*** EXTRAIT DU TEXTE

De l’indépendance énergétique à la dépendance au nucléaire, la France au risque de l’atome
Chaque semaine, presque chaque jour apporte son lot de révélations sur la catastrophe nucléaire de Fukushima-Daiichi. On se souvient des rejets massifs d'eau contaminée dans l'océan, de la zone d'exclusion devenue zone interdite autour de la centrale, des polémiques sur la consommation de produits agricoles de la région. Récemment, Tepco, l'exploitant de la centrale, a confirmé ce dont tout le monde se doutait, à savoir la fusion de barres de combustible dans les réacteurs n°2 et n°3. Hier, 1er juin, les experts de l'AIEA (Agence internationale de l'énergie atomique) ont rendu publiques leurs conclusions. Et la très molle agence dont le rôle est à la fois de contrôler et de promouvoir les activités liées à l'atome, n'a pu que confirmer que Tepco avait sous-évalué le risque de tsunami .
En Allemagne, la chancelière Angela Merkel a annoncé son intention de sortir du nucléaire en arrêtant les dix-sept centrales nucléaires allemandes d'ici 2022 au plus tard. Peu avant, la Suisse avait également annoncé son intention de sortie du nucléaire pour 2034.
Alors forcément, en France, on se sent un peu bête avec nos 58 réacteurs nucléaires et 75% de notre électricité produite par ces réacteurs.
L'idée très gaullienne qui a mené au développement de la filière nucléaire française, tant civile que militaire, est celle de l'indépendance de la France. Au point de vue militaire, avoir la bombe garantissait au pays un rôle particulier face aux deux blocs, Est et Ouest, en guerre froide, comme l'explique le général de Gaulle en 1963 : ici
Au point de vue civil si l'on considérait dans les années d'après-guerre le nucléaire comme une énergie d'avenir, c'est dans les années soixante-dix que le parc de centrales françaises va prendre une dimension stratégique dans le contexte des deux chocs pétroliers, de 1973 et 1979. Face à la flambée et à l'instabilité des prix du pétrole l'atome semble offrir des garanties au pays, traçant ce qui sera le chemin particulier de la France. En France, on n'a pas de pétrole, mais on a des centrales...

******
*** EXTRAIT DE DONNÉES

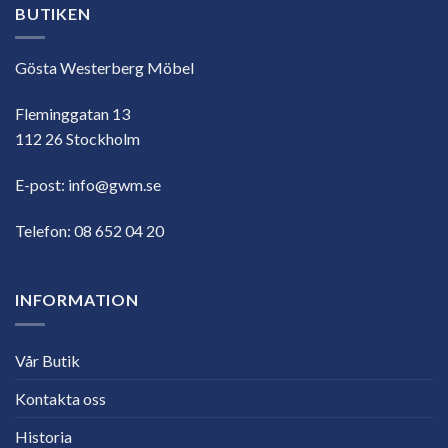
BUTIKEN
Gösta Westerberg Möbel
Fleminggatan 13
112 26 Stockholm
E-post:
info@gwm.se
Telefon:
08 652 04 20
INFORMATION
Vår Butik
Kontakta oss
Historia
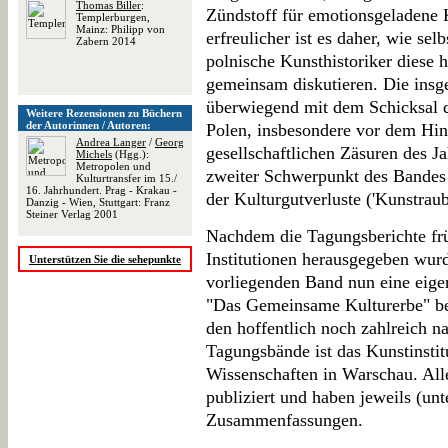
Thomas Biller
:
Zündstoff für emotionsgeladene 
Templerburgen,
Mainz: Philipp von
erfreulicher ist es daher, wie se
Zabern 2014
polnische Kunsthistoriker diese
gemeinsam diskutieren. Die insge
überwiegend mit dem Schicksal 
Weitere Rezensionen zu Büchern
der Autorinnen / Autoren:
Polen, insbesondere vor dem Hint
Andrea Langer
/
Georg
gesellschaftlichen Zäsuren des J
Michels
(Hgg.):
Metropolen und
zweiter Schwerpunkt des Bande
Kulturtransfer im 15./
16. Jahrhundert. Prag - Krakau -
der Kulturgutverluste ('Kunstraub
Danzig - Wien, Stuttgart: Franz
Steiner Verlag 2001
Nachdem die Tagungsberichte frü
Institutionen herausgegeben wurd
Unterstützen Sie die sehepunkte
vorliegenden Band nun eine eigen
"Das Gemeinsame Kulturerbe" be
den hoffentlich noch zahlreich n
Tagungsbände ist das Kunstinsti
Wissenschaften in Warschau. Alle
publiziert und haben jeweils (unt
Zusammenfassungen.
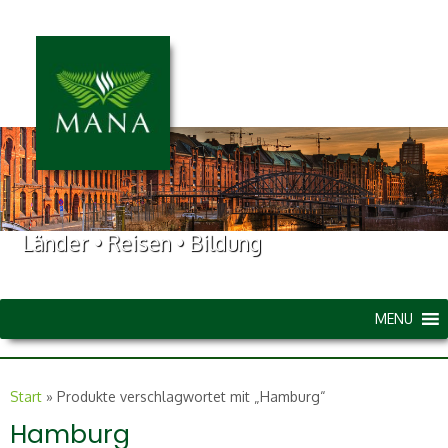
Länder • Reisen • Bildung
MENU
Start
»
Produkte verschlagwortet mit „Hamburg“
Hamburg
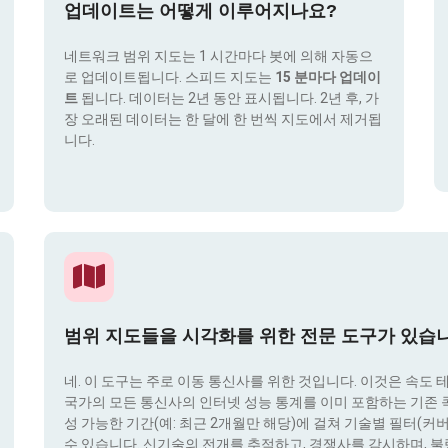
업데이트는 어떻게 이루어지나요?
네트워크 범위 지도는 1 시간마다 봇에 의해 자동으
로 업데이트됩니다. 스피드 지도는
15 분마다 업데이
트
됩니다. 데이터는 2년 동안 표시됩니다. 2년 후, 가
장 오래된 데이터는 한 달에 한 번씩 지도에서 제거됩
니다.
범위 지도들을 시각화를 위한 전문 도구가 있습
네. 이 도구는 주로 이동 통신사를 위한 것입니다. 이것은 속도 
국가의 모든 통신사의 인터넷 성능 통계를 이미 포함하는 기존 콕픽
성 가능한 기간(예: 최근 2개월만 해당)에 걸쳐 기술별 필터(커버리지 
수 있습니다. 신기술의 전개를 추적하고, 경쟁사를 감시하며, 불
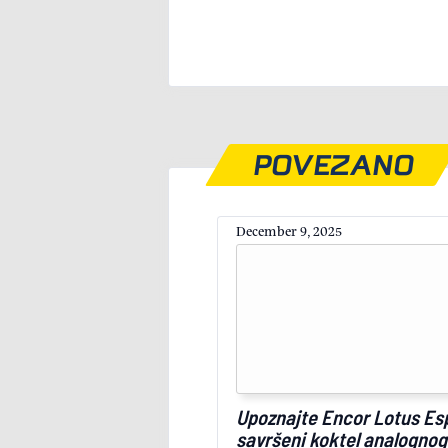
POVEZANO
December 9, 2025
Upoznajte Encor Lotus Esp
savršeni koktel analognog 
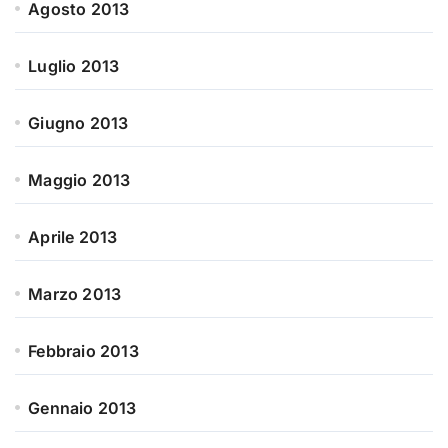
Agosto 2013
Luglio 2013
Giugno 2013
Maggio 2013
Aprile 2013
Marzo 2013
Febbraio 2013
Gennaio 2013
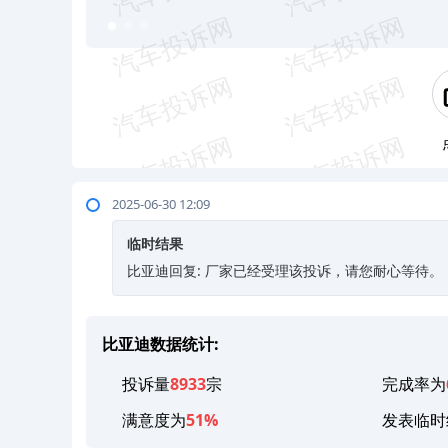
2025-06-30 12:09
临时结果
比亚迪回复: 厂家已经受理该投诉，请您耐心等待。
比亚迪数据统计:
投诉量
8933
宗
完成率为
满意度为
51%
发表临时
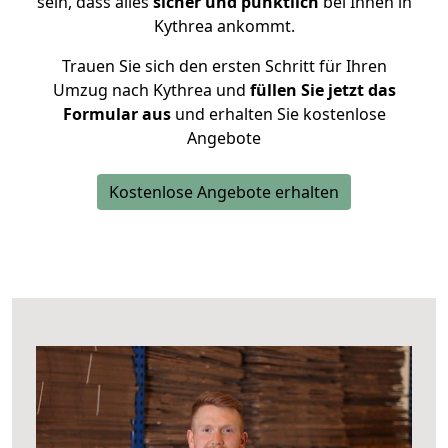
sein, dass alles
sicher und pünktlich
bei Ihnen in
Kythrea ankommt.
Trauen Sie sich den ersten Schritt für Ihren
Umzug nach Kythrea und
füllen Sie jetzt das
Formular aus
und erhalten Sie kostenlose
Angebote
Kostenlose Angebote erhalten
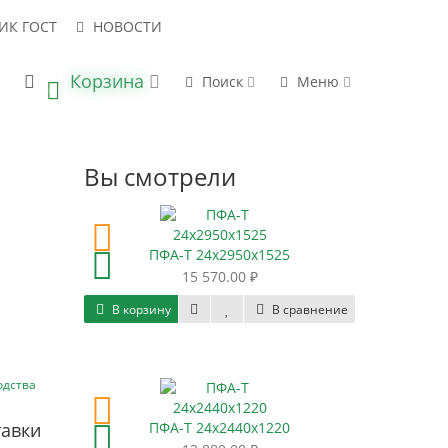
ИК ГОСТ
НОВОСТИ
Корзина
 В НАЛИЧИИ
НАПРАВИТЬ ЗАПРОС
Поиск
Меню
0
Вы смотрели
ПФА-Т 24х2950х1525
15 570.00 ₽
В корзину
В сравнение
одства
тавки
ПФА-Т 24х2440х1220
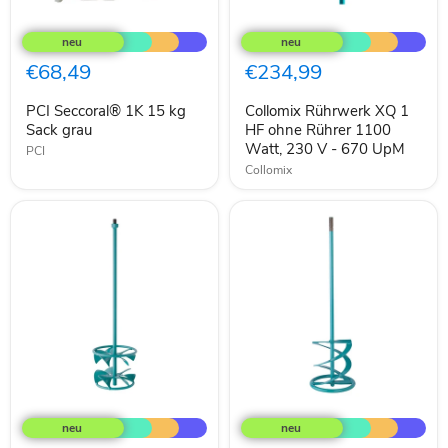
PCI
Collomix
Seccoral®
Rührwerk
1K
XQ
15
1
€68,49
€234,99
kg
HF
Sack
ohne
PCI Seccoral® 1K 15 kg
Collomix Rührwerk XQ 1
grau
Rührer
Sack grau
1100
HF ohne Rührer 1100
Watt,
Watt, 230 V - 670 UpM
PCI
230
Collomix
V
-
670
UpM
Collomix
Collomix
Rührer
Rührer
DLX
WK140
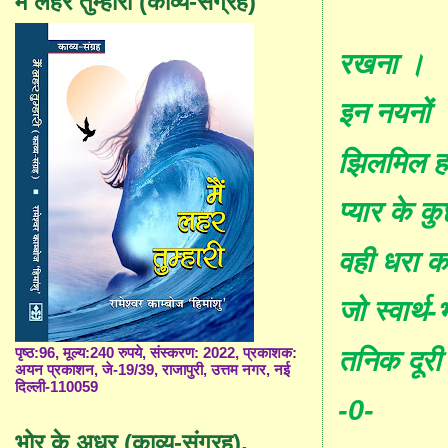
मैं लहर तुम्हारी (काव्य-संग्रह)
रखना ।
इन नयनों
झिलमिल हर
प्यार के 
वही धरा का
जो स्वार्थ-भ
तनिक दूरी
पृष्ठ:96, मूल्य:240 रुपये, संस्करण: 2022, प्रकाशक:
अयन प्रकाशन, जे-19/39, राजापुरी, उत्तम नगर, नई
दिल्ली-110059
-0-
भोर के अधर (काव्य-संग्रह),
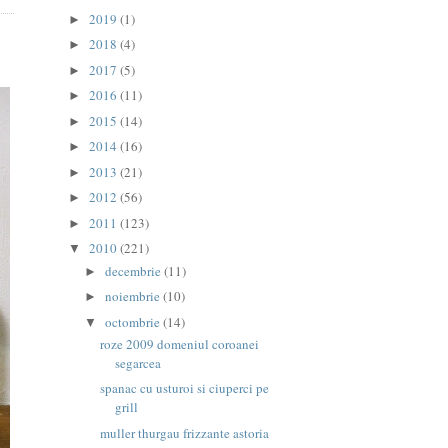
2019
(1)
►
2018
(4)
►
2017
(5)
►
2016
(11)
►
2015
(14)
►
2014
(16)
►
2013
(21)
►
2012
(56)
►
2011
(123)
►
2010
(221)
▼
decembrie
(11)
►
noiembrie
(10)
►
octombrie
(14)
▼
roze 2009 domeniul coroanei
segarcea
spanac cu usturoi si ciuperci pe
grill
muller thurgau frizzante astoria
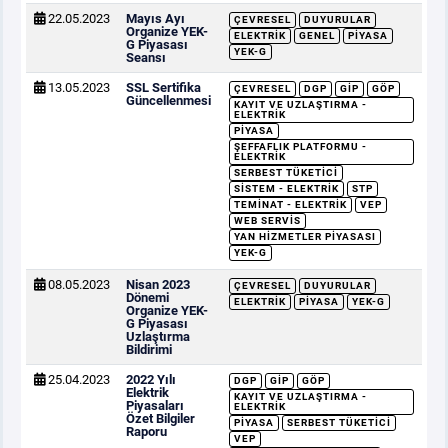
22.05.2023
Mayıs Ayı
ÇEVRESEL
DUYURULAR
Organize YEK-
ELEKTRIK
GENEL
PIYASA
G Piyasası
YEK-G
Seansı
13.05.2023
SSL Sertifika
ÇEVRESEL
DGP
GİP
GÖP
Güncellenmesi
KAYIT VE UZLAŞTIRMA -
ELEKTRIK
PIYASA
ŞEFFAFLIK PLATFORMU -
ELEKTRIK
SERBEST TÜKETICI
SISTEM - ELEKTRIK
STP
TEMINAT - ELEKTRIK
VEP
WEB SERVIS
YAN HIZMETLER PIYASASI
YEK-G
08.05.2023
Nisan 2023
ÇEVRESEL
DUYURULAR
Dönemi
ELEKTRIK
PIYASA
YEK-G
Organize YEK-
G Piyasası
Uzlaştırma
Bildirimi
25.04.2023
2022 Yılı
DGP
GİP
GÖP
Elektrik
KAYIT VE UZLAŞTIRMA -
Piyasaları
ELEKTRIK
Özet Bilgiler
PIYASA
SERBEST TÜKETICI
Raporu
VEP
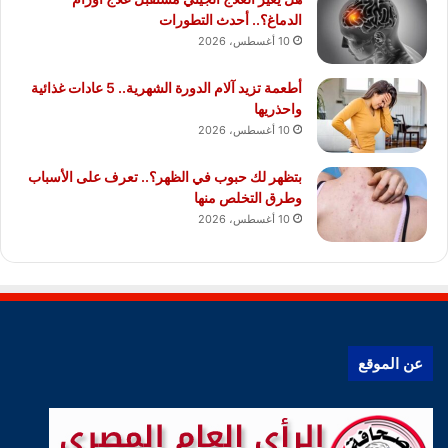
الدماغ؟.. أحدث التطورات
10 أغسطس، 2026
أطعمة تزيد آلام الدورة الشهرية.. 5 عادات غذائية
واحذريها
10 أغسطس، 2026
بتظهر لك حبوب في الظهر؟.. تعرف على الأسباب
وطرق التخلص منها
10 أغسطس، 2026
عن الموقع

******

• CONSIGNE: Traduisez en anglais cette phrase du texte sur le nucléaire en France : « Peu avant, la Suisse avait également annoncé son intention de sortie du nucléaire pour 2034. » Ces entrées n'ont aucun lien avec le texte sur le nucléaire en France.

• RÉSULTAT DE L'EXERCICE: Shortly before, Switzerland had also announced its intention to phase out nuclear power by 2034.